Les dirigeants israéliens ont minimisé les attaques des colons, les qualifiant d'actes commis par une petite minorité. Les Palestiniens affirment plutôt que ces attaques sont fréquentes, souvent faites à proximité immédiate des troupes israéliennes, et que les colons sont rarement punis.
Frappes avant la visite papale
L'armée de l'air israélienne a mené jeudi une nouvelle série de frappes dans certaines parties du sud du Liban. Elle a déclaré avoir frappé et démantelé des infrastructures du Hezbollah, notamment des sites de lancement où le groupe entreposait de l'armement.
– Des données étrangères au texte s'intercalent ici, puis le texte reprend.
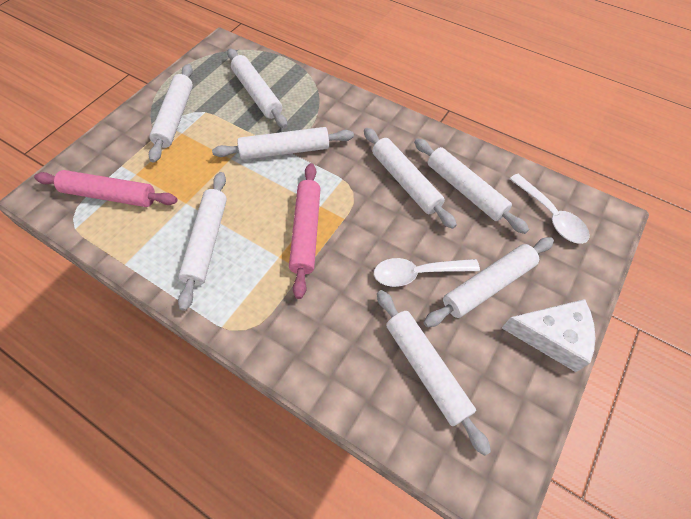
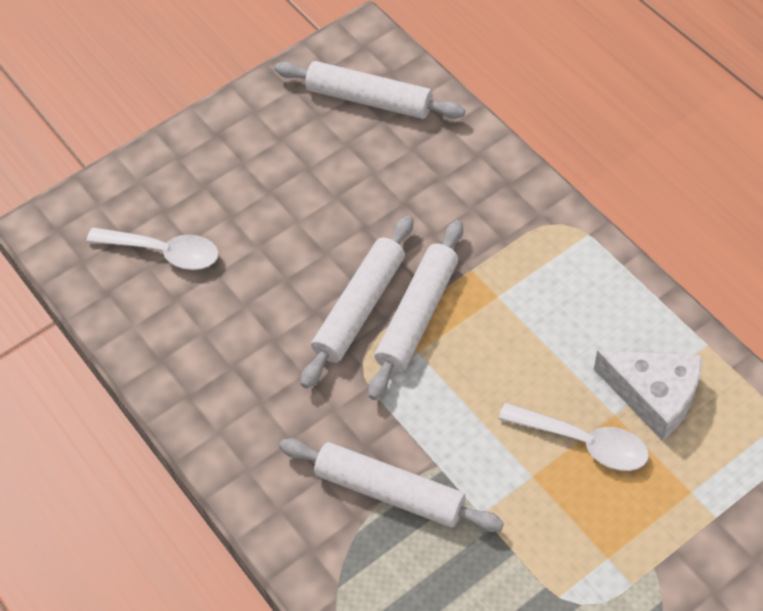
pink rolling pin: [34,170,177,207] [289,163,321,299] = 2 -> none = 0
white rolling pin: [149,64,193,163] [178,172,227,311] [212,127,354,160] [227,48,287,128] [364,128,457,229] [377,290,491,456] [414,138,529,234] [424,237,554,327] = 8 -> [275,61,465,119] [279,438,504,532] [301,216,413,388] [368,220,463,400] = 4

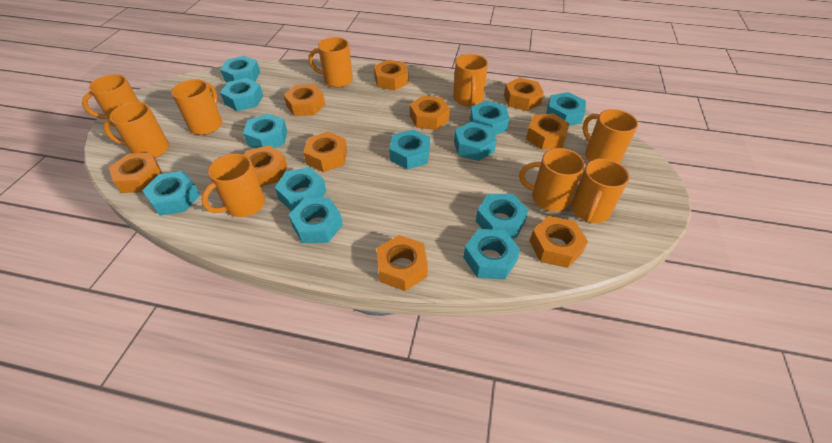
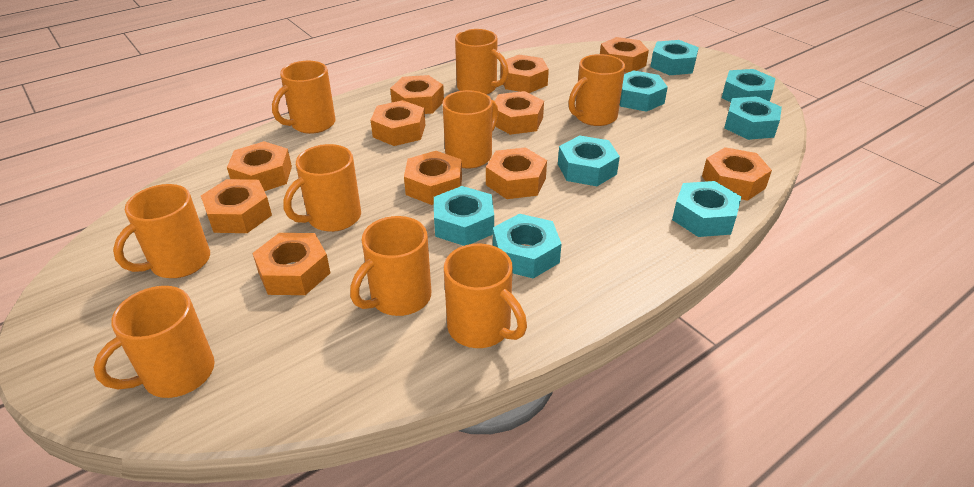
orange nut: [109,153,162,193] [244,145,288,186] [284,84,325,116] [303,131,347,172] [374,60,409,90] [377,235,428,291] [410,96,450,130] [504,78,544,111] [526,114,570,150] [530,216,588,268] = 10 -> [201,179,272,233] [227,141,292,191] [253,233,330,295] [371,100,425,146] [390,75,444,114] [404,151,462,205] [486,147,547,199] [495,91,544,135] [500,55,549,93] [600,37,649,73] [702,147,772,201] = 11
turquoise nut: [142,171,200,216] [220,56,260,82] [220,78,263,111] [243,113,287,148] [275,167,326,211] [289,198,343,243] [389,129,430,170] [454,122,497,161] [464,229,521,280] [470,101,509,135] [476,194,529,238] [547,92,586,126] = 12 -> [434,186,494,246] [493,214,562,279] [558,135,620,186] [620,70,668,112] [650,40,699,75] [672,181,741,237] [722,69,776,102] [724,96,782,140] = 8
Mardi, les Nations unies ont déclaré qu'Israël avait tué au moins 127 civils, dont des enfants, lors de ses frappes au Liban depuis l'entrée en vigueur du cessez-le-feu l'année dernière. La situation s'est aggravée en début de semaine avec une frappe rare dans la capitale libanaise, Beyrouth, qui a tué le chef d'état-major du Hezbollah.
Jeudi, le premier ministre libanais, Nawaf Salam, a soutenu que les armes du Hezbollah n'avaient pas réussi à dissuader les frappes aériennes israéliennes, à protéger le peuple libanais ni même à sauvegarder la vie de ses propres dirigeants.
«Le Hezbollah affirme que ses armes dissuadent toute agression. La dissuasion consiste à empêcher l'ennemi de mener une agression, mais [Israël] attaque et les armes ne le dissuadent pas», a déclaré M. Salam selon une publication de l'agence de presse nationale.
Israël a mené ces frappes quelques jours avant la visite prévue du pape Léon XIV au Liban, où il rencontrera des dirigeants politiques et religieux. Si le pape se rend à Beyrouth et dans d'autres régions du pays, il n'ira pas dans le sud du Liban, qui a subi de vastes destructions pendant la guerre de 14 mois entre Israël et le Hezbollah.